__Work to complete__.
A. Print everything in the GPIO debounce passage from "When a GPIO" down to "shadow copies (bank->context.debounce*)", reproducing the wording without any change.
B. Answer these questions from the GPIO debounce passage, marking each answer with the same numeral:
(i) Besides clearing the debounce settings, what else should be disabled when the GPIO is the only one in its bank using debounce?
(ii) During a context restore, where are the previous debounce values restored from?
(iii) Which powerdomain was prevented from transitioning?
C. Write the next part of the GPIO debounce passage, continuing after its final sentence.

__Selected text__.
■ ■ ■ ■

When a GPIO is freed or shutdown, we need to ensure that any debounce settings
are cleared and if the GPIO is the only GPIO in the bank that is currently
using debounce, then disable the debounce clock as well to save power.
Currently, the debounce settings are not cleared on a GPIO free or shutdown and
so during a context restore on subsequent off-mode transition, the previous
debounce values are restored from the shadow copies (bank->context.debounce*)
leading to mismatch state between driver state and hardware state.
This was discovered when board code was doing
gpio_request_one()
gpio_set_debounce()
gpio_free()
which was leaving the GPIO debounce settings in a confused state. If that GPIO
bank is subsequently used with off-mode enabled, bogus state would be restored,
leaving GPIO debounce enabled which then prevented the CORE powerdomain from
transitioning.

■ ■ ■ ■

__Stored rows__.
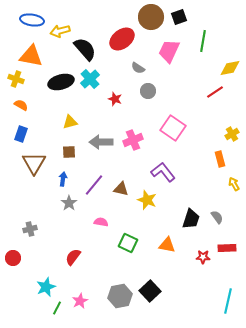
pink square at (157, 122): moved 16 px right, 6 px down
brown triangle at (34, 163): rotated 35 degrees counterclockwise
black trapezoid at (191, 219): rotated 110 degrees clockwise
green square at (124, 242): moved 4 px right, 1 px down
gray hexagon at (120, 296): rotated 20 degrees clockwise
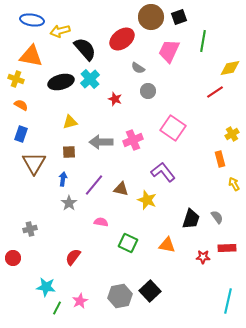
cyan star at (46, 287): rotated 30 degrees clockwise
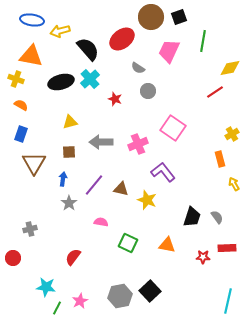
black semicircle at (85, 49): moved 3 px right
pink cross at (133, 140): moved 5 px right, 4 px down
black trapezoid at (191, 219): moved 1 px right, 2 px up
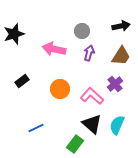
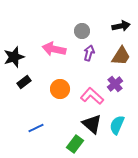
black star: moved 23 px down
black rectangle: moved 2 px right, 1 px down
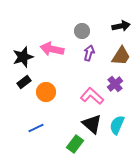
pink arrow: moved 2 px left
black star: moved 9 px right
orange circle: moved 14 px left, 3 px down
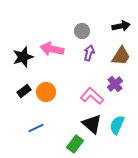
black rectangle: moved 9 px down
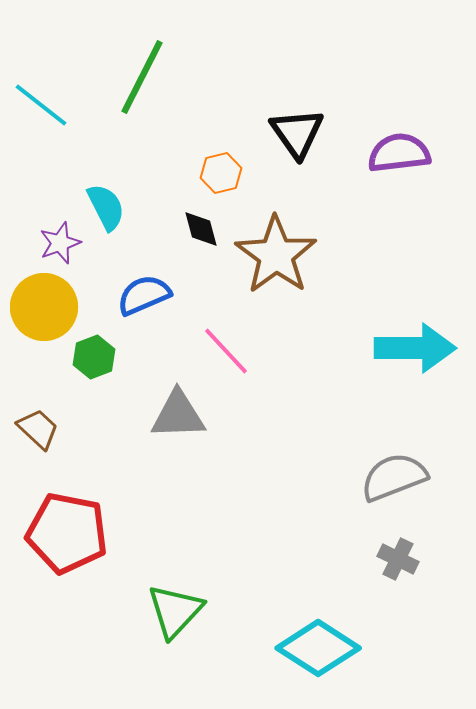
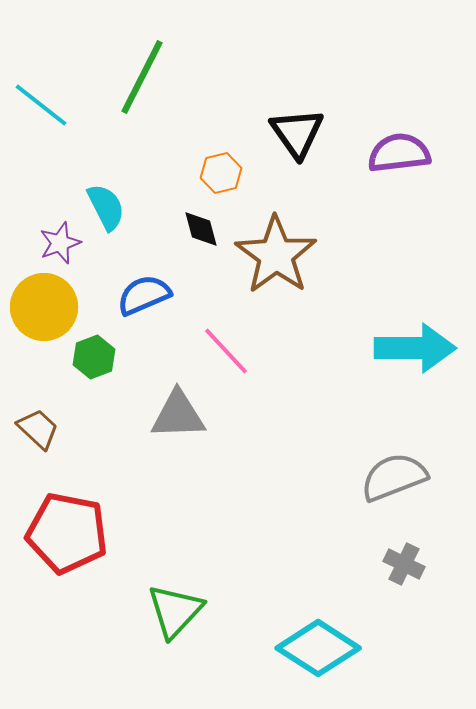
gray cross: moved 6 px right, 5 px down
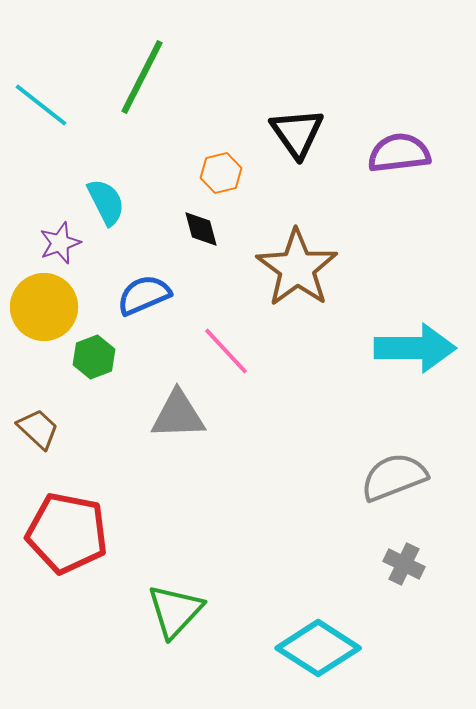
cyan semicircle: moved 5 px up
brown star: moved 21 px right, 13 px down
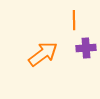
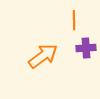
orange arrow: moved 2 px down
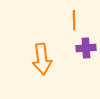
orange arrow: moved 1 px left, 3 px down; rotated 120 degrees clockwise
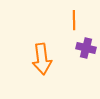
purple cross: rotated 18 degrees clockwise
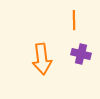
purple cross: moved 5 px left, 6 px down
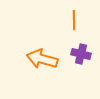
orange arrow: rotated 112 degrees clockwise
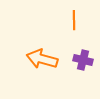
purple cross: moved 2 px right, 6 px down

■ ■ ■ ■

__Outputs for the tasks__.
A.
When a GPIO is freed or shutdown, we need to ensure that any debounce settings
are cleared and if the GPIO is the only GPIO in the bank that is currently
using debounce, then disable the debounce clock as well to save power.
Currently, the debounce settings are not cleared on a GPIO free or shutdown and
so during a context restore on subsequent off-mode transition, the previous
debounce values are restored from the shadow copies (bank->context.debounce*)

B.
(i) The debounce clock.
(ii) The shadow copies (bank->context.debounce*).
(iii) The CORE powerdomain.

C.
To fix this, introduce a new function called _clear_gpio_debounce() to clear
any debounce settings when the GPIO is freed or shutdown. If this GPIO is the
last debounce-enabled GPIO in the bank, the debounce will also be cut.
Please note that we cannot use _gpio_dbck_disable() to disable the debounce
clock because this has been specifically created for the gpio suspend path
and is intended to shutdown the debounce clock while debounce is enabled.
Special thanks to Kevin Hilman for root causing the bug. This fix is a
collaborative effort with inputs from Kevin Hilman, Grazvydas Ignotas and
Santosh Shilimkar.
Testing:
- This has been unit tested on an OMAP3430 Beagle board, by requesting a gpio,
enabling debounce and then freeing the gpio and checking the register
contents, the saved register context and the debounce clock state.
- Kevin Hilman tested on 37xx/EVM board which configures GPIO debounce for the
ads7846 touchscreen in its board file using the above sequence, and so was
failing off-mode tests in dynamic idle. Verified that off-mode tests are
passing with this patch.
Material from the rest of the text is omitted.